Una joven mujer camina por la noche –o viaja en un uber. Un hombre la ve y piensa que podría violarla –y reprime el pensamiento o procede a atacarla y violarla. Luego la abandona herida –o la mata. La tira al borde de una carretera o en una cisterna o la deja bajo la cama de un hotel de paso.
Pasan horas –o días o semanas, hasta que la familia o los amigos de la joven detectan su ausencia y avisan a la policía. La policía retrasa por rutina la búsqueda o esta rara vez la busca de inmediato. Nunca la encuentra o la encuentra viva y salva —o la encuentra muerta.
La prensa no se entera o se entera y suena el silbato, las mujeres salen a protestar a las calles, los reporteros reportan y los comentaristas escriben textos de desaforada indignación. La policía y el alcalde o el gobernador o el presidente , acaso todos ellos y ellas, añaden su propia indignación al tumulto, y prometen —oh sí, siempre prometen esto— que algo así de abominable nunca volverá a suceder.
¿Y el infeliz que ha cometido la violación y el asesinato? Lo más probable siga tranquilo buscado a su próxima víctima. Según sabemos, menos de uno de cada diez feminicidas es alguna vez importunado por la policía, ya no digamos aprehendido, juzgado y castigado.
Esto es lo único seguro: otra violación y asesinato ocurrirá en menos de un día. En promedio son 9 las mujeres violadas y asesinadas de cada día. Y en un mes ocurrirá un caso donde el ciclo completo –asesinato, búsqueda de la policía, indignación de la sociedad y promesas de las autoridades— se repetirá.
En México , hemos ritualizado todo el ciclo del horror y lo recorremos entero cada luna llena. Eso desde hace 30 años, mientras el número de los feminicidios no ha hecho sino aumentar. Kafka tenía un nombre para esa ritualización del espanto. La ceremonia del tigre de las lunas llenas.
Según la fábula de Kafka, sucedió que una tribu de africanos se reunía cada luna llena, para bailar y entrar en trance.

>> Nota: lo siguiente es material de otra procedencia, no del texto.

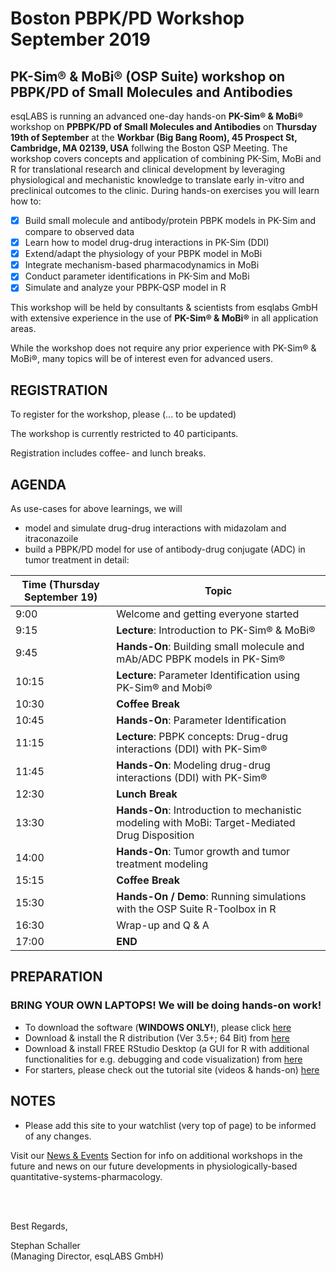 # Boston PBPK/PD Workshop September 2019
## PK-Sim® &amp; MoBi® (OSP Suite) workshop on PBPK/PD of Small Molecules and Antibodies

esqLABS is running an advanced one-day hands-on **PK-Sim® & MoBi®** workshop on **PPBPK/PD of Small Molecules and Antibodies** on **Thursday 19th of September** at the **Workbar (Big Bang Room), 45 Prospect St, Cambridge, MA 02139, USA** follwing the Boston QSP Meeting. The workshop covers concepts and application of combining PK-Sim, MoBi and R for translational research and clinical development by leveraging physiological and mechanistic knowledge to translate early in-vitro and preclinical outcomes to the clinic. During hands-on exercises you will learn how to:

- [x] Build small molecule and antibody/protein PBPK models in PK-Sim and compare to observed data
- [x] Learn how to model drug-drug interactions in PK-Sim (DDI)
- [x] Extend/adapt the physiology of your PBPK model in MoBi
- [x] Integrate mechanism-based pharmacodynamics in MoBi
- [x] Conduct parameter identifications in PK-Sim and MoBi
- [x] Simulate and analyze your PBPK-QSP model in R

This workshop will be held by consultants & scientists from esqlabs GmbH with extensive experience in the use of **PK-Sim® & MoBi®** in all application areas. 

While the workshop does not require any prior experience with PK-Sim® & MoBi®, many topics will be of interest even for advanced users.

## REGISTRATION

To register for the workshop, please (... to be updated)

The workshop is currently restricted to 40 participants.

Registration includes coffee- and lunch breaks.

## AGENDA

As use-cases for above learnings, we will 
 - model and simulate drug-drug interactions with midazolam and itraconazoile
 - build a PBPK/PD model for use of antibody-drug conjugate (ADC) in tumor treatment
in detail:

| Time (Thursday September 19) | Topic |
| ------------- | ------------- |
| 9:00 | Welcome and getting everyone started |
| 9:15 | **Lecture**: Introduction to PK-Sim® & MoBi® |
| 9:45 | **Hands-On**: Building small molecule and mAb/ADC PBPK models in PK-Sim®|
| 10:15 | **Lecture**: Parameter Identification using PK-Sim® and Mobi® |
| 10:30 | **Coffee Break** |
| 10:45 | **Hands-On**: Parameter Identification |
| 11:15 | **Lecture**: PBPK concepts: Drug-drug interactions (DDI) with PK-Sim® |
| 11:45 | **Hands-On**: Modeling drug-drug interactions (DDI) with PK-Sim® |
| 12:30 | **Lunch Break** |
| 13:30 | **Hands-On**: Introduction to mechanistic modeling with MoBi: Target-Mediated Drug Disposition |
| 14:00 | **Hands-On**: Tumor growth and tumor treatment modeling |
| 15:15 | **Coffee Break** |
| 15:30 | **Hands-On / Demo**: Running simulations with the OSP Suite R-Toolbox in R |
| 16:30 | Wrap-up and Q & A |
| 17:00 | **END** |

## PREPARATION

### **BRING YOUR OWN LAPTOPS! We will be doing hands-on work!**

- To download the software (**WINDOWS ONLY!**), please click [here]( http://setup.open-systems-pharmacology.org )
- Download & install the R distribution (Ver 3.5+; 64 Bit) from [here](https://cran.r-project.org/bin/windows/base/ )
- Download & install FREE RStudio Desktop (a GUI for R with additional functionalities for e.g. debugging and code visualization) from [here]( https://www.rstudio.com/products/rstudio/download/ )
- For starters, please check out the tutorial site (videos &amp; hands-on) [here](http://www.open-systems-pharmacology.org/#tutorials)

## NOTES

- Please add this site to your watchlist (very top of page) to be informed of any changes.

Visit our [News & Events](https://esqlabs.com/news-events) Section for info on additional workshops in the future and news on our future developments in physiologically-based quantitative-systems-pharmacology.

<br />
<br />

Best Regards,

Stephan Schaller <br />
(Managing Director, esqLABS GmbH)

Ocurrió entonces que un tigre se presentó a la ceremonia y se llevó entre las fauces a un africano por el cuello, para devorárselo en la soledad de la selva.
Llegada la nueva luna llena, la tribu volvió a reunirse y el tigre volvió a presentarse y volvió a llevarse a un infeliz entre las fauces.
Pero a la siguiente luna llena, cuando volvió el tigre, se hizo notorio que las cosas habían cambiado. La tribu había decidido incorporar al tigre a la ceremonia. Así que recibieron la despaciosa bestia con cierta tranquilidad y cuando se llevó entre las fauces a su víctima , actuaron los aspavientos del horror como si de verdad lo sintieran.
Lo dicho, en nuestro país hemos ritualizado a los feminicidios, incorporando al rito la desgarrada protesta, pero si nuestra intención es que los feminicidios cesen, debemos interrumpir el rito e intentar algo nuevo y grande.
He acá una modesta propuesta.
Exijamos al gobierno federal y a nuestro gobierno estatal que presenten en 2 meses un plan para acabar con los feminicidios. Y el 1 de julio, sentémonos en el zócalo de nuestra localidad a esperar que nos anuncien el plan. Y no nos levantemos del zócalo hasta conocer ese nuevo plan, así pasen días o semanas. O meses. Rotémonos en la espera. Digamos con nuestra persistencia Esto es intolerable, no nos vamos hasta que la autoridad presente un plan.
Un plan que debe ser diseñado por expertos y cuya primera meta debe ser por supuesto prevenir la violación y el asesinato. Pero si el asesinato ha ocurrido, la segunda meta debe ser la aprehensión del asesino, su juicio y su castigo.
Cuando uno de cada cinco feminicidas esté en la cárcel, y no cómo ahora, solo uno de cada cien, el miedo habrá cambiado de bando y la mera idea de violar a una mujer encogerá de terror a quien la piense –mucho antes de que se atreva a realizarlo.